Background
My team at FireEye built the FireEye Market as a React app with a GraphQL (Apollo Server Lambda) backend. It's a marketplace to "Discover apps, extensions, and add-ons that integrate with and extend your FireEye experience." One of the things we discovered early on was that we needed to work to improve the Time to First Meaning Paint (TTFMP). We couldn't really reduce our bundle size further, and we already do code splitting. So we looked instead to generate static HTML, with the Apollo Client cache data serialized into the markup. This allows the client to quickly download a fully rendered HTML page, to begin interacting with immediately, while the React app scripts are downloaded and evaluated by the browser. When the React app hydrates, it has been configured to read the serialized data into the Apollo Client cache, which then makes the data instantly available to the React app to update the component tree. However, there is a catch...
Enter fetchPolicy
Apollo Client, and the corresponding React components (Query
, Mutation
, Subscription
, and graphql
HOC that encapsulates them) that consume the client, have an option called fetchPolicy
. What this does is control how the components interact with the Apollo Client cache. This is very powerful, but the documentation for it is spread out in a couple places in the Apollo docs. My aim here is to consolidate that information, and hopefully, clarify it a bit.
The valid values for cachePolicy
are:
cache-first
This is the default if you don't explicitly specify an option. What this means is that the client will look in its cache, and if it finds all of the data it needs to fulfill the query, it will use that and not make a network request for the data. Each of the queries you make, along with the arguments, are stored in the cache. If the query is cached, then it will use the data from this query. I believe that the selection set of the query is also considered, so if that differs, a network request will be made.
I'm admittedly unsure on this last point. The FireEye Market app has a known set of queries that the client executes, which differ only in the parameters passed at runtime.
cache-and-network
This policy will look in the cache first, and use that data if available. It will always make a network request, updating the cache and returning the fresh data when available. This may result in an additional update to your components when the fresh data comes in. This policy optimizes for getting cached data to the client quickly, while also ensuring that fresh data is always fetched.

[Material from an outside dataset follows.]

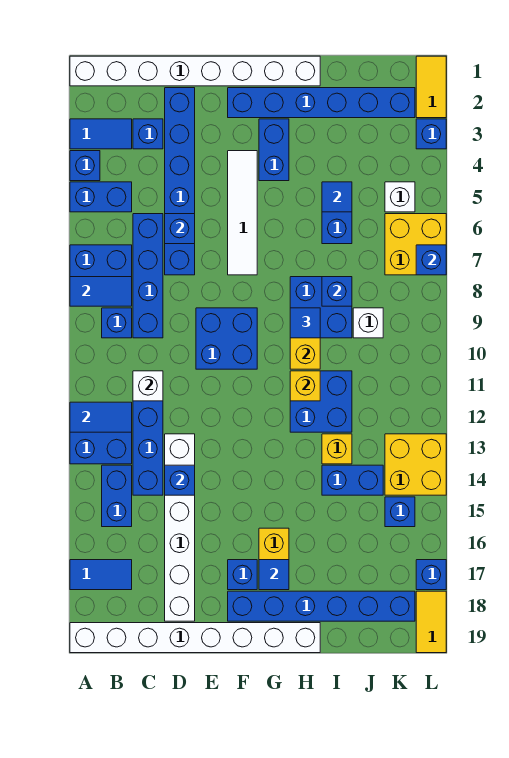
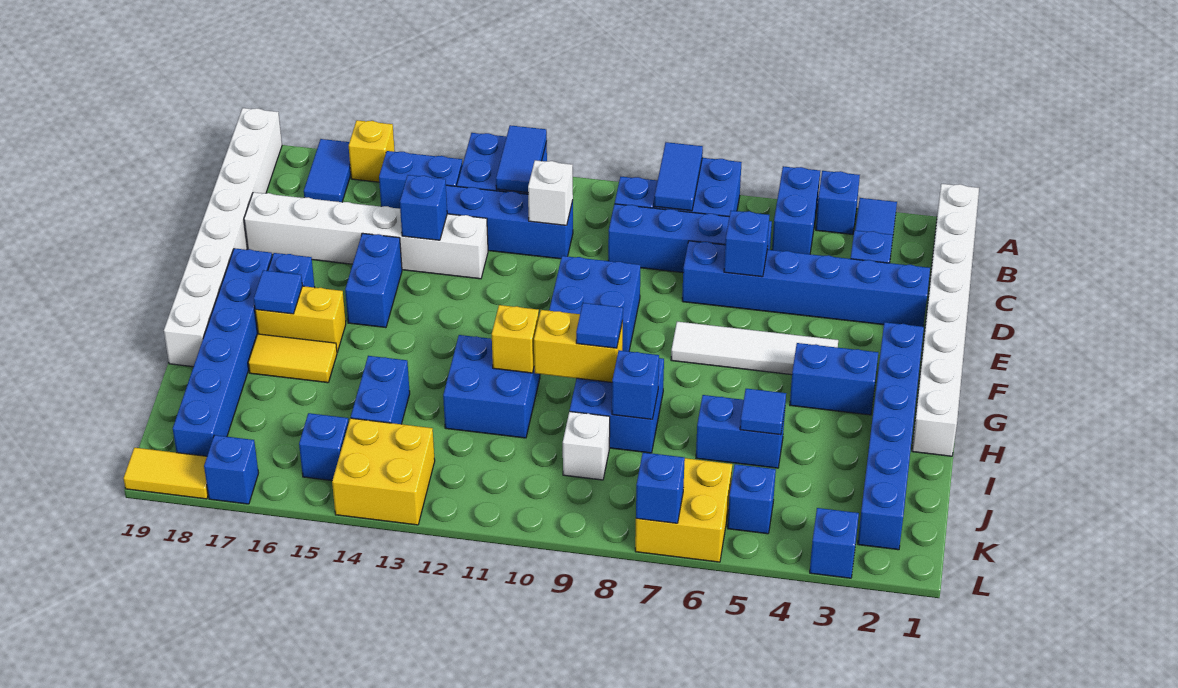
none -> blue 1x2 brick [345,233,402,328]
yellow 1x1 brick [322,434,352,464] -> yellow 1x1 brick moved to [349,120,395,182]
white 1x1 brick [385,182,415,212] -> blue 1x1 brick [728,464,776,534]
yellow 1x2 tile [416,56,446,118] -> yellow 1x2 tile moved to [248,334,337,383]

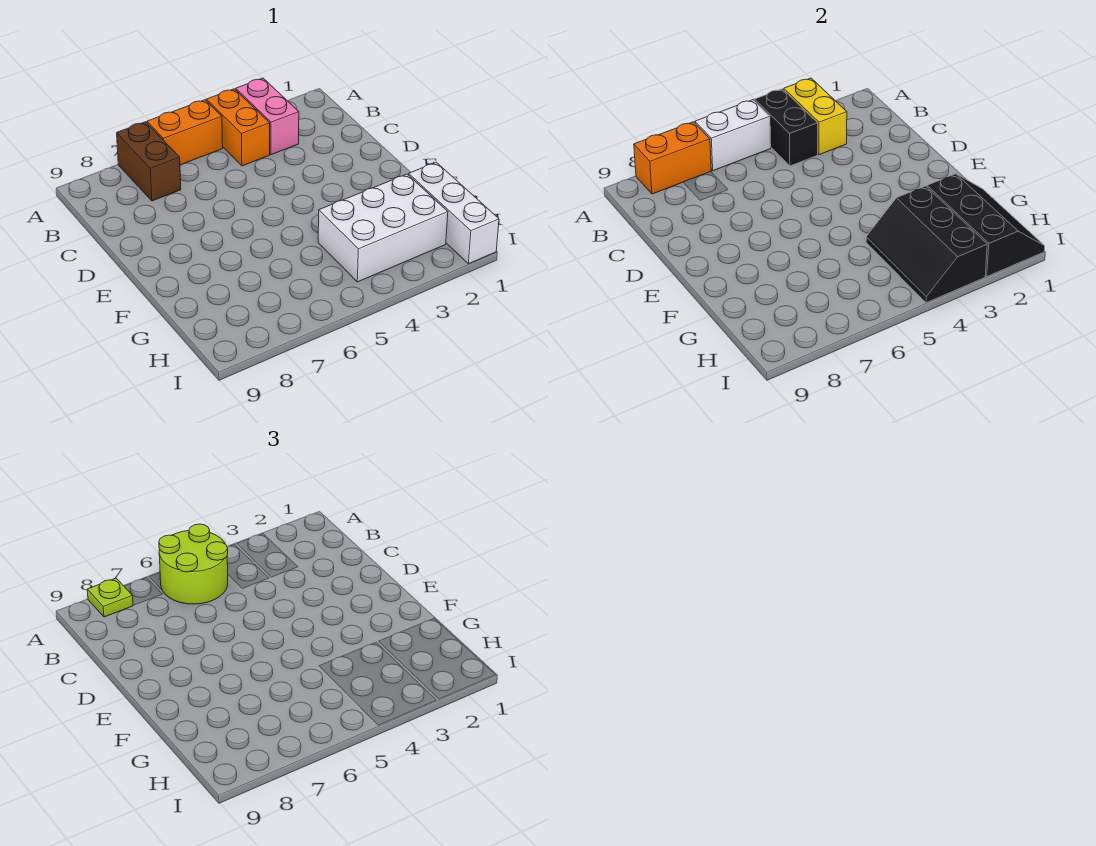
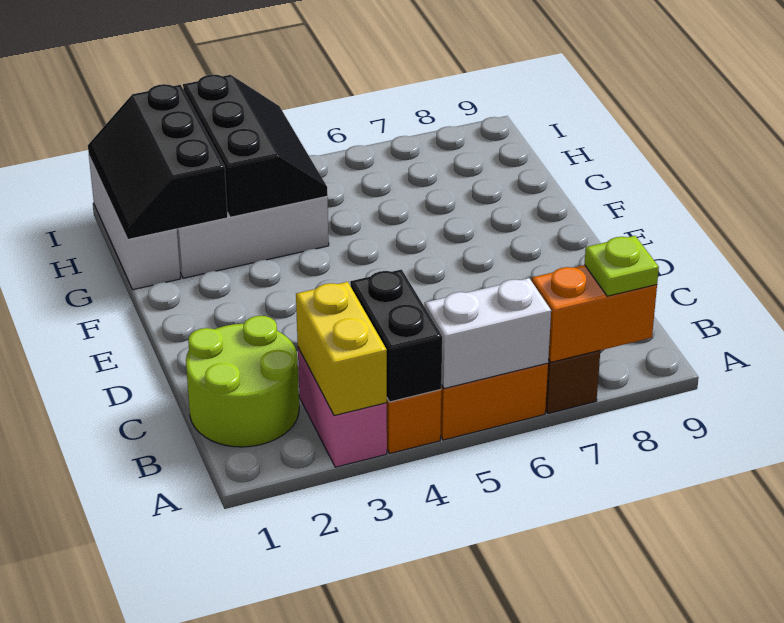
lime 2x2 round brick [159,524,228,604] -> lime 2x2 round brick moved to [186,316,299,447]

This is the policy that we have found to work best for most cases when dealing with pre-rendering.
network-only
This policy skips reading from the cache altogether and goes straight to the network for data. Queries using this option will never read from the cache. It will, however, write the results to the cache. This is for the situation where you always want to go to the backend for data, and are willing to pay for it in response time.
cache-only
This policy exclusively reads from the cache, and will never go to network. If the data doesn't exist in the cache, then an error is thrown. This is useful for scenarios where you want the client to operate in offline mode only, where the entirety of the data exists on the client.
I've never used this policy myself, so take that assertion with a giant grain of salt.
no-cache
This policy will never read data from, nor write data to, the cache.
Configuration
Armed with this knowledge of fetchPolicy
, how do you configure it? There's two places: in the client config, and in the request config.
Client Configuration
When you configure the Apollo Client instance, you can provide it with a defaultOptions
key, which specifies the policy each type of query should use unless specifically provided by the request.
const defaultOptions = {
watchQuery: {
fetchPolicy: 'cache-and-network',
errorPolicy: 'ignore',
},
query: {
fetchPolicy: 'network-only',
errorPolicy: 'all',
},
mutate: {
errorPolicy: 'all'
}
}
From the docs:
Note: The React Apollo
<Query />
component uses Apollo Client'swatchQuery
functionality, so if you would like to setdefaultOptions
when using<Query />
, be sure to set them under the defaultOptions.watchQuery property.
Also note that the graphql
HOC, which given a document that is a query
, ends up wrapping an instance of the <Query />
component.
Request Configuration
You can also specify the fetchPolicy
per request. One of the props that you can provide to the <Query />
component is fetchPolicy
. This will override whatever is configured in the client for this query only.
<Query query={QUERY_DOCUMENT} fetchPolicy="network-only">
{(data) => { /* render prop! */ }}
</Query>
Similarly for the graphql
HOC, you can specify a fetchPolicy
in the config object:
const listAppsForNotificatonSettings = graphql(APPS_FOR_NOTIFICATION_SETTINGS_QUERY, {
options: {
fetchPolicy: 'cache-first'
}
});
Conclusion
As I mentioned, we found that this cache-and-network
policy ended up being the best option for providing the best experience for our customers when serving up pre-rendered pages for various entry points into the application. In a few cases, we found that using cache-first
was a better option, but this are few. As always, this is what worked for my team. Your mileage may vary.